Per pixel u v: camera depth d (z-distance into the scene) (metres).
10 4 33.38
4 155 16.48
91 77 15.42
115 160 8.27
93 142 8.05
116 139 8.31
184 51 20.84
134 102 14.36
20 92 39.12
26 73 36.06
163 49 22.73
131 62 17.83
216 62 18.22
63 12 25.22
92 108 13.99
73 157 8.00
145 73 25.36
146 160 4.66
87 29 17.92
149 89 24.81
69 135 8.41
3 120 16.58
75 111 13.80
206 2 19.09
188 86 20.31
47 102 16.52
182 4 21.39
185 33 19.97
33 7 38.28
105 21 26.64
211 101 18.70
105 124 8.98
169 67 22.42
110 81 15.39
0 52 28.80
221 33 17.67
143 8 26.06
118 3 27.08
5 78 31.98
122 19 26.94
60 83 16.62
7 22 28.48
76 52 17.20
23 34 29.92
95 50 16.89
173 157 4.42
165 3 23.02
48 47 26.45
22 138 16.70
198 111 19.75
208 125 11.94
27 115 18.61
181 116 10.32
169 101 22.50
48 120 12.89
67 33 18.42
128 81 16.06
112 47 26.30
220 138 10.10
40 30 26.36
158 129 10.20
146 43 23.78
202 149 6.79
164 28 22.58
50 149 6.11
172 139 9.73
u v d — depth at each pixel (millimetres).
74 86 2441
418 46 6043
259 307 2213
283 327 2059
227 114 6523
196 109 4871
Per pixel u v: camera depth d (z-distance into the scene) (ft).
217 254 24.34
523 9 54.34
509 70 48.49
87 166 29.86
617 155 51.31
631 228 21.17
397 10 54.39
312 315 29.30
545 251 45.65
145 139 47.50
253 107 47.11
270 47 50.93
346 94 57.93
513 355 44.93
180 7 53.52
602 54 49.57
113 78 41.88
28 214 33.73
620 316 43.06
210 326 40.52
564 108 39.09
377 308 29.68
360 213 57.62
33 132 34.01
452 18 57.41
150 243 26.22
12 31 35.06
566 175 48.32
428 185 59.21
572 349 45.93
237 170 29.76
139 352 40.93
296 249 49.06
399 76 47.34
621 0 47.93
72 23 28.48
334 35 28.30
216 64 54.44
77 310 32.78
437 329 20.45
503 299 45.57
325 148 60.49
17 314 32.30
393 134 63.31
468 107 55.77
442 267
****************
## [Exercise description]
Find the word "depth" in the data and copy out each line where it turns up.

## [Result for this task]
Per pixel u v: camera depth d (z-distance into the scene) (metres).
u v d — depth at each pixel (millimetres).
Per pixel u v: camera depth d (z-distance into the scene) (ft).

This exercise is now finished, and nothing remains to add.